- Milne-Bush Ranch
- U.S. National Register of Historic Places
- Location: Rt. 1, Roswell, New Mexico
- Coordinates: 33°26′19″N 104°29′55″W﻿ / ﻿33.43861°N 104.49861°W
- Area: less than one acre
- Architectural style: New Mexico vernacular
- MPS: Roswell New Mexico MRA
- NRHP reference No.: 85003639
- Added to NRHP: August 29, 1988

= Milne-Bush Ranch =

The Milne-Bush Ranch, on Rt. 1 in or near Roswell, New Mexico, was listed on the National Register of Historic Places in 1988. The listing included two contributing buildings. It has also been known as Ave de Paso.
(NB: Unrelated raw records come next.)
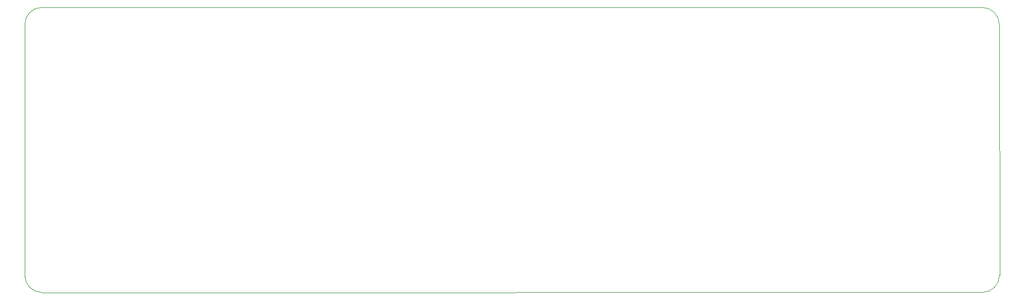
<source format=gm1>
G04 #@! TF.GenerationSoftware,KiCad,Pcbnew,(5.1.9-0-10_14)*
G04 #@! TF.CreationDate,2021-05-12T02:12:47+02:00*
G04 #@! TF.ProjectId,mainboard_v2,6d61696e-626f-4617-9264-5f76322e6b69,rev?*
G04 #@! TF.SameCoordinates,Original*
G04 #@! TF.FileFunction,Profile,NP*
%FSLAX46Y46*%
G04 Gerber Fmt 4.6, Leading zero omitted, Abs format (unit mm)*
G04 Created by KiCad (PCBNEW (5.1.9-0-10_14)) date 2021-05-12 02:12:47*
%MOMM*%
%LPD*%
G01*
G04 APERTURE LIST*
G04 #@! TA.AperFunction,Profile*
%ADD10C,0.120000*%
G04 #@! TD*
G04 APERTURE END LIST*
D10*
X214884000Y-124738000D02*
G75*
G02*
X212114000Y-127508000I-2770000J0D01*
G01*
X212090000Y-81510000D02*
G75*
G02*
X214860000Y-84280000I0J-2770000D01*
G01*
X57960000Y-84280000D02*
G75*
G02*
X60730000Y-81510000I2770000J0D01*
G01*
X60730000Y-127532000D02*
G75*
G02*
X57960000Y-124762000I0J2770000D01*
G01*
X212114000Y-127508000D02*
X60730000Y-127532000D01*
X214860000Y-84280000D02*
X214884000Y-124738000D01*
X57960000Y-84280000D02*
X57960000Y-124762000D01*
X60730000Y-81510000D02*
X212090000Y-81510000D01*
M02*

</source>
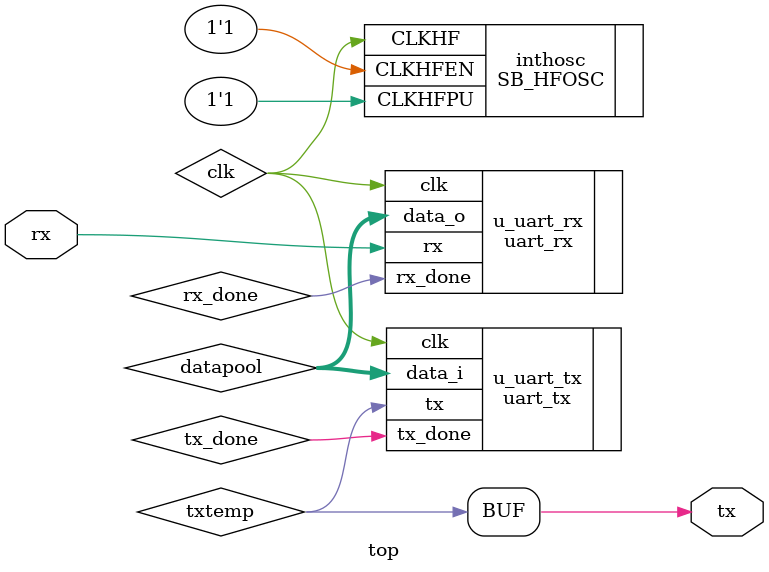
<source format=v>
module top(
	input wire rx,
	output wire tx
	);

wire clk;

SB_HFOSC inthosc (
  .CLKHFPU(1'b1),
  .CLKHFEN(1'b1),
  .CLKHF(clk)
);

//reg          clk    ;
//reg   [7:0]  data_i ;
//wire         tx     ;
wire         tx_done;
wire         rx_done;
//wire         rx     ;
//wire  [7:0]  data_o ;
wire  [7:0] datapool;
wire  txtemp;
    
	//assign          rx = tx;// 
	
    uart_rx u_uart_rx(
        .clk    (clk    ),
	    .rx     (rx     ),
	    .data_o (datapool),
	    .rx_done(rx_done)
    );

    //assign data_i = data_o;

    uart_tx u_uart_tx(
        .clk    ( clk    ),
	    .data_i ( datapool ),
	    .tx     ( txtemp     ),
	    .tx_done( tx_done)
    );	
assign tx = txtemp;
    
endmodule


</source>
The historic resources are a one-story adobe house and a two-story barn about 200 ft away. The house started as a one-room adobe homestead around 1884 and was expanded over the years, through the 1920s. It includes "a fireplace and bookshelves hand-carved by artist B.J.O. Nordfeldt who was a member of the Santa Fe art colony from 1918 to 1940.

The barn was built between 1923 and 1926 when the property was used as a hunting lodge. The barn is partly open to a corral.

The architecture is New Mexico vernacular.